As the elections took center stage in Ghana over the last several months, Amujae Leader Yawa Hansen-Quao has been working behind the scenes on two critical issues essential to a well-functioning democracy: strengthening the civil service and educating voters so they can hold government to account.
In her work as Executive Director of Emerging Public Leaders (EPL), Yawa works to strengthen EPL’s organizational development and expand its network of country-led programs. Through its Public Service Fellowship, EPL aims to build a stronger civil service from the bottom up, by recruiting promising young leaders to the civil service so that they can improve systems from within.
While many have been focused on the recent presidential election, Yawa noted that it is the civil service that carries much of the load to keep governments moving. By creating a merit-based pathway for talented future leaders to work in government, EPL is helping to strengthen the civil service and bolster development and economic growth.

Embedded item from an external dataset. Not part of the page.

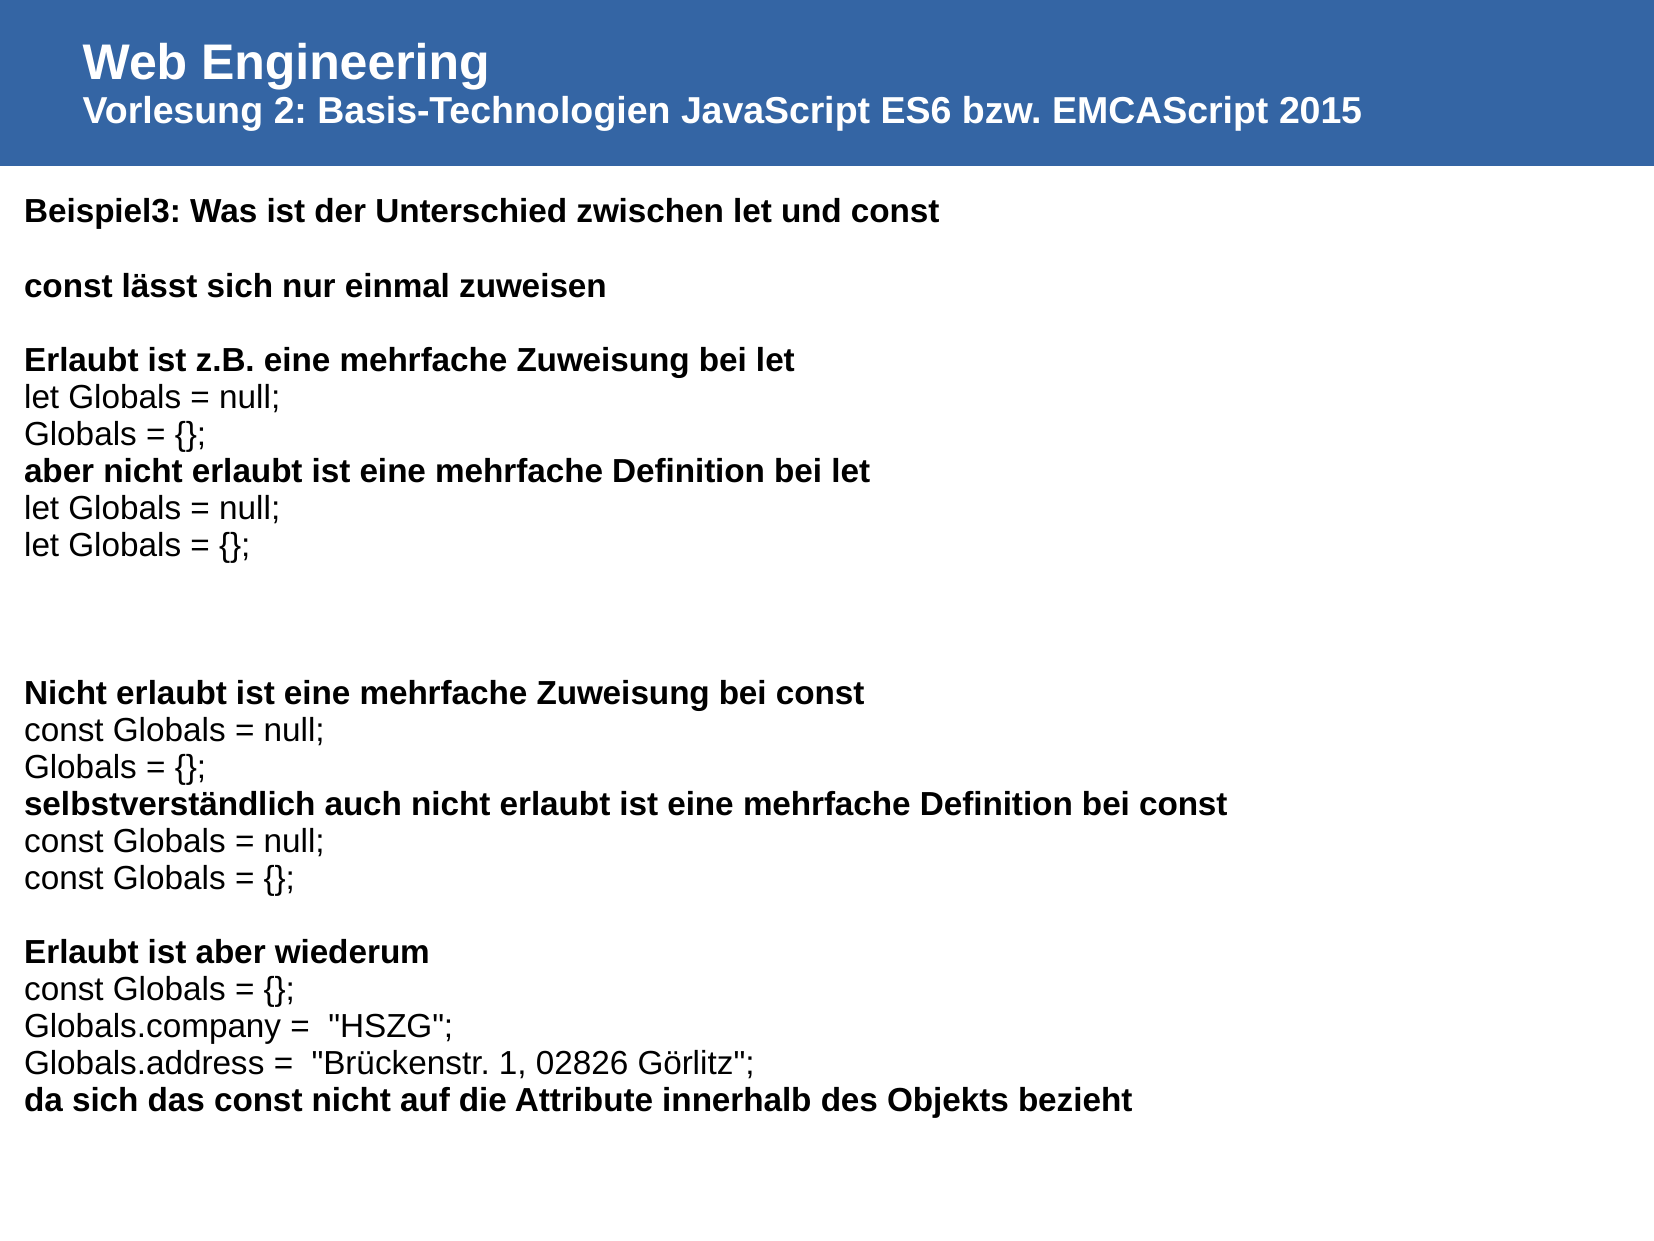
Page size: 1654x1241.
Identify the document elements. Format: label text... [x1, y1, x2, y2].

title Web Engineering Vorlesung 2: Basis-Technologien JavaScript ES6 bzw. EMCAScript 2015 [82, 0, 1571, 166]
text_box Beispiel3: Was ist der Unterschied zwischen let und const const lässt sich nur einmal zuweisen Erlaubt ist z.B. eine mehrfache Zuweisung bei let let Globals = null; Globals = {}; aber nicht erlaubt ist eine mehrfache Definition bei let let Globals = null; let Globals = {}; Nicht erlaubt ist eine mehrfache Zuweisung bei const const Globals = null; Globals = {}; selbstverständlich auch nicht erlaubt ist eine mehrfache Definition bei const const Globals = null; const Globals = {}; Erlaubt ist aber wiederum const Globals = {}; Globals.company = "HSZG"; Globals.address = "Brückenstr. 1, 02826 Görlitz"; da sich das const nicht auf die Attribute innerhalb des Objekts bezieht [9, 185, 1560, 1170]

Through her work, Yawa has also gained a strong understanding of the many layers of government in Ghana. As with many political systems, the relationships between different levels and branches of government in the country are complex. The result for many voters is confusion about how to hold representatives accountable for the issues that matter to them. In an election year—made more complicated by the COVID-19 pandemic—that’s a problem that is crucial to overcome in order to ensure that the electoral process is inclusive.
“Until recently, even I hadn’t fully understood the relationship between the local, district, and national assembly, and how it connects to the parliamentary system,” says Yawa, “so I knew there was an opportunity to make a difference when we were looking for ideas to sensitize women voters and help them to make their voices heard.”
At the inaugural Amujae Leadership Forum, Yawa was challenged by former Malawian President and Amujae Coach, Joyce Banda, to think about new ways to reconnect with and serve her community.
In the lead up to the elections that took place in Ghana in December, Yawa saw an opportunity to help first-time voters in her community, and young women voters in particular, understand the electoral process and make decisions based on policies and actions, rather than simply on which politician had visited their town or village most recently. In her spare time, she fulfils a duty and calling to help amplify women’s voices, and pay forward the sisterhood she has found through the Amujae Initiative:
“We wanted to demystify and simplify the process, and also combat what I think is a really deep apathy among young people—there is a sense of demoralization about government, and whether it even matters at all. However, there is also a generation of women who are discerning, and want to understand who to hold accountable without being told who to vote for.”
To enable this education process, Yawa and her team of fellow volunteers have delivered three information sessions to date—two virtual sessions and one in-person meeting—giving young women the chance to learn more about the electoral systems in Ghana. Feedback from participants so far has been overwhelmingly positive as they begin to understand how they as the electorate have power over the people they vote for.
“We want to teach them how to hold people accountable and channel their grievances. With issues of violence against women and sexual assaults in schools high on their agendas, as well as concerns about healthcare and infrastructure, it’s important that voters know what the obligations of their representatives are to help them. Otherwise when issues go unresolved, they can crush a person’s soul.”
Ahead of the recent general elections in Ghana and senatorial elections in Liberia, EPL also hosted a webinar, “What’s at Stake?: A Virtual Conversation on Upcoming Ghana & Liberia Elections.” During the event, panellists discussed the importance of engaging young people in politics and the role civil servants play in protecting the electoral process and delivering government services. The discussion was moderated by Yawa, and the panel included Assistant Budget Analyst at the Ministry of Finance of the Republic of Ghana and EPL Fellow, Esther Spio, Hh K. Zaizay, Executive Director of the President’s Young Professionals Program (PYPP), and Elizabeth Horace Kwemi, Technical Assistant to the Deputy Minister for Health Services at the Ministry of Health in Liberia and PYPP Alumnus.
The voter-education program has been delivered against the backdrop of the COVID-19 pandemic—when the need to hold leaders accountable has become even more important as people face concerns about their livelihoods and health. While speaking to people and distributing face masks in her community, Yawa has been able to understand their concerns and the roots of their apathy:
“There is a sense that, come January when the elections are over, things will go back to the way they were before: business as usual.”
Yawa has also been using a book she wrote several years ago to help women understand the power that they can hold when they make their voices heard. It is a retelling of a bible story in which five sisters appeal to Moses for their right to their father’s inheritance after he passes away:
“Among too many people there is a sense that you need to let things go and you shouldn’t fight the power. But this story is a powerful reference point that there is nothing ungodly about holding a leader to account.”
Yawa recognizes that now is an important moment for Ghanaians. “By using my own voice in an influential way, I am able to help other women understand how they can use theirs.”